To stop the shortages, Congress would have to take on a powerful industry: giant hospital purchasing organizations.
For millions of patients suffering from unprecedented shortages and skyrocketing prices of vital generic drugs, President Obama’s State of the Union address last week was a huge letdown.
In laying out his agenda, he neglected to mention this ongoing public health emergency, which in recent years has claimed countless lives worldwide. Even more disturbing, the Obama administration and Congress are well aware that they could end this travesty with a pen stroke. That hasn’t happened because political courage is even scarcer in Washington than affordable generic drugs.
To stop the shortages, they would have to take on a powerful industry: giant hospital group purchasing organizations (GPOs), which control the purchasing of upwards of $300 billion in drugs, devices and supplies for some 5,000 hospitals. The anticompetitive contracting and pricing practices, self-dealing, kickbacks and other abuses of these cartels — which have been exhaustively documented in Senate hearings, federal and state investigations, lawsuits and media reports — have broken this marketplace.
Five companies — MedAssets, Novation, Premier, HealthTrust and Amerinet — account for roughly 90% of contract volume. This system is protected by a well-heeled cabal that includes the Healthcare Supply Chain Association, the GPO trade group; the American Hospital Association; and even the Service Employees International Union.
And no member of Congress has done more on their behalf to block reform than Sen. Charles Schumer (D-NY), who has received substantial campaign contributions for his services.
This is a “pay-to-play” scheme in which drug makers and other suppliers pay outrageous fees to GPOs in return for exclusive access to their member hospitals. Consequently, there are now only one or two viable U.S. makers — in some instances none at all — of many of the 300+ essential anesthetics, antibiotics, chemotherapies, nutritional IV solutions other generics in short supply.

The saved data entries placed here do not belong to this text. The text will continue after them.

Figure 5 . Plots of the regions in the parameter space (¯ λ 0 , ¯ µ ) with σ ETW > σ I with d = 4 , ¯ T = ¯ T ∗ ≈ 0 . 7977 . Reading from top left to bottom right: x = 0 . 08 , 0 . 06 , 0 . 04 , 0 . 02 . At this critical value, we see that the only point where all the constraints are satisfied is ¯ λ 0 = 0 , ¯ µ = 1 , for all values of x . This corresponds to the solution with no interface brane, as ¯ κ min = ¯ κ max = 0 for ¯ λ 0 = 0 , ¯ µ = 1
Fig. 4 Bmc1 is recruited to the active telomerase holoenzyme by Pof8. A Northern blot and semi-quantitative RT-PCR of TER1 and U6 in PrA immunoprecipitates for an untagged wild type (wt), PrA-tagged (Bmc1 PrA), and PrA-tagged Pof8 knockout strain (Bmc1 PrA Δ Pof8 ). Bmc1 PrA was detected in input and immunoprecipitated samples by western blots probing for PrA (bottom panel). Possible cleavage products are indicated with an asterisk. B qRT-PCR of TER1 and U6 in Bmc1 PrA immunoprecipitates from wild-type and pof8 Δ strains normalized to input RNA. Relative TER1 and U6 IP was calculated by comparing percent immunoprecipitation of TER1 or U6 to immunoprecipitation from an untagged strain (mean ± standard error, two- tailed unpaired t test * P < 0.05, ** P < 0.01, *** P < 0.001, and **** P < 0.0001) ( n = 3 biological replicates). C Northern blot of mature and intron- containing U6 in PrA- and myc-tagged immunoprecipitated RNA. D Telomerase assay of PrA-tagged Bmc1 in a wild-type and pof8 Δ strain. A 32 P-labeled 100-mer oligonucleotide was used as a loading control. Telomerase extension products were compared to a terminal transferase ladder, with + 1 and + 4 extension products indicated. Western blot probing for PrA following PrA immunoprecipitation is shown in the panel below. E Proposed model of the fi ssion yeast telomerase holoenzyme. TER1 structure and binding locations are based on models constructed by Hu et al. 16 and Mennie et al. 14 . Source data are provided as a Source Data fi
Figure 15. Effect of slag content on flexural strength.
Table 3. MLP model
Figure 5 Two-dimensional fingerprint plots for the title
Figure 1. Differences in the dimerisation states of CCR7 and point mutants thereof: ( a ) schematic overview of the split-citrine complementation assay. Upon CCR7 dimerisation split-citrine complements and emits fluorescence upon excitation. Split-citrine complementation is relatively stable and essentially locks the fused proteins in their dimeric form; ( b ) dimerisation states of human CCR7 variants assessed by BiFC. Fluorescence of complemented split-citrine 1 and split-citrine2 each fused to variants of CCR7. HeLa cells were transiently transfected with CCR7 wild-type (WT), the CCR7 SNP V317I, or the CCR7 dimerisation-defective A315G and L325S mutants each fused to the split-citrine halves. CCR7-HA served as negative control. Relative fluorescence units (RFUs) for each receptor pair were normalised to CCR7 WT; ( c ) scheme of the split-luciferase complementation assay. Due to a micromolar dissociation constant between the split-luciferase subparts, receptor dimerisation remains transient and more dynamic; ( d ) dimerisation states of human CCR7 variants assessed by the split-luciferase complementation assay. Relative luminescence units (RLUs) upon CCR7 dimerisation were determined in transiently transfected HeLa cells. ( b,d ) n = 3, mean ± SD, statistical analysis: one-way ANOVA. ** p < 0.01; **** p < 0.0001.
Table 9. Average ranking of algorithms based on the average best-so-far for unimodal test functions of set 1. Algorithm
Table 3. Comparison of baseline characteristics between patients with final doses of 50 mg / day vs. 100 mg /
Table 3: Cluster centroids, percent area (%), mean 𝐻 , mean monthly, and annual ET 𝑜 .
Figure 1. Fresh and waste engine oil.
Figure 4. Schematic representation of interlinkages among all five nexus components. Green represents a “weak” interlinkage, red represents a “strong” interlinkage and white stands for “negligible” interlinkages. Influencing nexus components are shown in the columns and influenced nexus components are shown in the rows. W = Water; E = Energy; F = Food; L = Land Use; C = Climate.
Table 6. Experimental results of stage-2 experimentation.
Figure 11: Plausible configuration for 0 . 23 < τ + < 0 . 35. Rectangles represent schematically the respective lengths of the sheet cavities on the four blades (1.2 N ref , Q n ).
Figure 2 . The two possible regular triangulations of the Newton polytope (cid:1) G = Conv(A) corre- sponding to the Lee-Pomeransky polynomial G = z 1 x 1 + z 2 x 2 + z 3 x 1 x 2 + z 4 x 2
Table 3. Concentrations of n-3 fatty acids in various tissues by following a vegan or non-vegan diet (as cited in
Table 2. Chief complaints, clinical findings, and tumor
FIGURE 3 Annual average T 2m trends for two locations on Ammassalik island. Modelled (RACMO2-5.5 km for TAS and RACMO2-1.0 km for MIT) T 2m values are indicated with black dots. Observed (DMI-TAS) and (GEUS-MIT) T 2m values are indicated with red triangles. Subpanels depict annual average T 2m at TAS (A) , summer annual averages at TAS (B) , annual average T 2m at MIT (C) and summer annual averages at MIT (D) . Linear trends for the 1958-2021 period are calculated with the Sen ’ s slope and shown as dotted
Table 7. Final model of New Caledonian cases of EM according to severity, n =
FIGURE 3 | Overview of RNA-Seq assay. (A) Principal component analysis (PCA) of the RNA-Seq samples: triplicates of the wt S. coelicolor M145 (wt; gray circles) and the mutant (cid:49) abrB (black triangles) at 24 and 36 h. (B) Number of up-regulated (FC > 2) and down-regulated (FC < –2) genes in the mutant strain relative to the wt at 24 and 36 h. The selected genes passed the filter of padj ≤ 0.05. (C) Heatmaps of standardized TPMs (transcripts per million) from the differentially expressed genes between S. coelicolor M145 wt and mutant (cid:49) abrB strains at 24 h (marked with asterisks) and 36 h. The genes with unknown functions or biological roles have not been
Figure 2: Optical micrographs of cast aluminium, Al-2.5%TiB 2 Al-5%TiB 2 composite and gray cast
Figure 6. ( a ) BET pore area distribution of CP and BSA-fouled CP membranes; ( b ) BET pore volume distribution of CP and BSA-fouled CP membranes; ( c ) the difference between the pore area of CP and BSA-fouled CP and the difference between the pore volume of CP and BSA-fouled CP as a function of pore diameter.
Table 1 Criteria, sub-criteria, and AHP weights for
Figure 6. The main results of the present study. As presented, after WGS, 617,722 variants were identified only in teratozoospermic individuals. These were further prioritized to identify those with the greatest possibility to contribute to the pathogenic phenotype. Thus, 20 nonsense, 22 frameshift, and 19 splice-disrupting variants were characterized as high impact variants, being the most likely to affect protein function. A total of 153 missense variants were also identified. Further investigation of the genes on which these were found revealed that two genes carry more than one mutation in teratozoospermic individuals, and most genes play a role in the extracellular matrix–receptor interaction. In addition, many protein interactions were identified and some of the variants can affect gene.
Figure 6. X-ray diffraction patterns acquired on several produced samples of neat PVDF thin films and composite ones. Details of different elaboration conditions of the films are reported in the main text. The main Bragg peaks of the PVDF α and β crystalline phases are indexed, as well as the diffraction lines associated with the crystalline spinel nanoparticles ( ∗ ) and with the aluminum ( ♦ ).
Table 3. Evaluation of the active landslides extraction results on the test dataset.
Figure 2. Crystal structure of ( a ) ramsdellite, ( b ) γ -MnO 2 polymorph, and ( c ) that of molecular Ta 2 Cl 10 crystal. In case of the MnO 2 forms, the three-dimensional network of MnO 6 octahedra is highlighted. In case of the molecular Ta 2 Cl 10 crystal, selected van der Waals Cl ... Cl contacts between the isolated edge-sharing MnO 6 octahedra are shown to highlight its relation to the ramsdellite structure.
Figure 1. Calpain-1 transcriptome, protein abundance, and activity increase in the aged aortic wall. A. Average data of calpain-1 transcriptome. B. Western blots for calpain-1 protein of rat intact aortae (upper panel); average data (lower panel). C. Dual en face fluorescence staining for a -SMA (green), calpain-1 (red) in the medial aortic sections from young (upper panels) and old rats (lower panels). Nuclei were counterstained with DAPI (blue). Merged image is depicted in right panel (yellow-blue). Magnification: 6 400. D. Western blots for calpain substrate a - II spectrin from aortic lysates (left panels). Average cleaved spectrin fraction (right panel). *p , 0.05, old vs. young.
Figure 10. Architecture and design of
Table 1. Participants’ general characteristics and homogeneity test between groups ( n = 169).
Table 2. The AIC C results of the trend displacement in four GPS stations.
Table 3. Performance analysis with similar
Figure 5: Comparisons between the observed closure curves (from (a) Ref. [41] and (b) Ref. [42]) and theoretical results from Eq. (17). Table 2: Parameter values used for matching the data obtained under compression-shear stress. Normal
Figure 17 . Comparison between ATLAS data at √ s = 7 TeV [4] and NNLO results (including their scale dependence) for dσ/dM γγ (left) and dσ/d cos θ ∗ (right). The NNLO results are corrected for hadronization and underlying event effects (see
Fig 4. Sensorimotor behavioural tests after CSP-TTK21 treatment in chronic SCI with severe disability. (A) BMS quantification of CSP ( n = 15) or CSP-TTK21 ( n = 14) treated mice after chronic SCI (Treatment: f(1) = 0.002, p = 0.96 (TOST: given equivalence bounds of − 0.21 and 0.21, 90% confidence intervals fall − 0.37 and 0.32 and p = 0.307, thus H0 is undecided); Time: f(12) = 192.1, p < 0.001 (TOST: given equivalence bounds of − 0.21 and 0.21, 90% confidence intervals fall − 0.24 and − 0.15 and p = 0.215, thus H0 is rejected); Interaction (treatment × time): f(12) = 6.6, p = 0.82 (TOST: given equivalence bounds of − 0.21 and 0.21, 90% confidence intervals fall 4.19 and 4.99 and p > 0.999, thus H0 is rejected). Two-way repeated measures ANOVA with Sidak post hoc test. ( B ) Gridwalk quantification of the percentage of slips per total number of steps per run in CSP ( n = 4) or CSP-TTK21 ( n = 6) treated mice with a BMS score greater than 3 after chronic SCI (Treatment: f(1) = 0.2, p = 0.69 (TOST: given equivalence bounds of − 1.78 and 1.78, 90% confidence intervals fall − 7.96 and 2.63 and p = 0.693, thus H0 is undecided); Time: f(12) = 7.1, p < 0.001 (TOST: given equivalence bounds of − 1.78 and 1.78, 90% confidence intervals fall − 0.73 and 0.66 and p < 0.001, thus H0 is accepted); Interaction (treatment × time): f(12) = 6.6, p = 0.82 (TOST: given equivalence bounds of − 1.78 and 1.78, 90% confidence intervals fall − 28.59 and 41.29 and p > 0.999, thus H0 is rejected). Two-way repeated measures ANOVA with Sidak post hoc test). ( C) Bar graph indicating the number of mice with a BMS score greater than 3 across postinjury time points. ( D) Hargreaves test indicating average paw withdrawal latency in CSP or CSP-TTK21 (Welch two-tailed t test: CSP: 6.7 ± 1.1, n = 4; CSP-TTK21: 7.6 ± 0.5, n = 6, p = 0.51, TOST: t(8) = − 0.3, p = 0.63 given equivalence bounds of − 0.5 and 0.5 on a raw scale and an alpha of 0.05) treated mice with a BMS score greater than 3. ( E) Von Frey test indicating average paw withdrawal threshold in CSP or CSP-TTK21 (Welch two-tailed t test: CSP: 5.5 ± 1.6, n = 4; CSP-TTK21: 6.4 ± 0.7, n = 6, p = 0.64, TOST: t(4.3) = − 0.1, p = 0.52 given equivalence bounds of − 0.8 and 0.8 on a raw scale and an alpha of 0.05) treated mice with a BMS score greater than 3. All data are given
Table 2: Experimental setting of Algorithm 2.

Last year, this crisis reached a new level of absurdity: the United States is now importing sterile saline solution (a.k.a salt water) from Spain and Norway. GPOs have turned the once-robust U.S. generic drug marketplace — indeed, the entire healthcare supply chain — into a vestige of the disgraced Soviet economic system. In fact, our shortages have had a global domino effect, in part because the Food and Drug Administration has authorized “temporary” overseas imports.
Because GPOs award exclusive contracts on a drug-by-drug basis, manufacturers that don’t win a contract for a drug often halt production of it entirely. Meanwhile, GPO fees — which have sometimes exceeded half of a company’s total revenue for a single drug — have forced contract holders to skimp on outlays for quality control, maintenance, and new equipment. The result: shutdowns of production lines and even entire plants. GPOs have transformed a low-margin business into a money-loser for manufacturers, while creating a gravy train for themselves.How could this happen in a market economy? GPOs were originally created in 1910 to save hospitals money by buying in bulk. For about 80 years, they did just that.
Then in the mid-1980s, hospital lobbyists sold Congress on the notion that hospitals could save more if vendors, rather than hospitals, covered administrative expenses. So in 1987, Congress enacted the Medicare anti-kickback “safe harbor,” which exempted them from criminal penalties for taking kickbacks from suppliers. Because GPO fees are calculated as a percentage of sales volume, higher prices mean more revenue for GPOs.
Consequently, GPOs actually inflate supply costs by an estimated 30% or more. Hospital chiefs generally support this arrangement because the GPOs reward them with so-called “patronage fees” for ensuring contract compliance.The GPO cabal even succeeded in shutting down a Government Accountability Office investigation, requested in November 2012 by six senior House members, into their role in causing the shortages and the deadly 2012 fungal meningitis outbreak.
A separate February 2014 GAO drug shortage study, which was mandated by federal legislation, cited GPOs as a “potential underlying cause” and provided still more evidence of their complicity. Yet on November 24, 2014 the GAO released a report that had absolutely nothing to do with drug shortages.
So much for the GAO’s much vaunted reputation as the “independent, non-partisan” government watchdog.
Memo to President Obama: To restore access to affordable, lifesaving generic drugs, you must immediately send Congress a bill to repeal the anti-kickback safe harbor, which would jump start competition and revive this moribund marketplace.
Phillip L. Zweig is executive director of Physicians Against Drug Shortages (PADS). Robert A. Campbell, MD, is Chairman of PADS and president of the Pennsylvania Society of Anesthesiologists.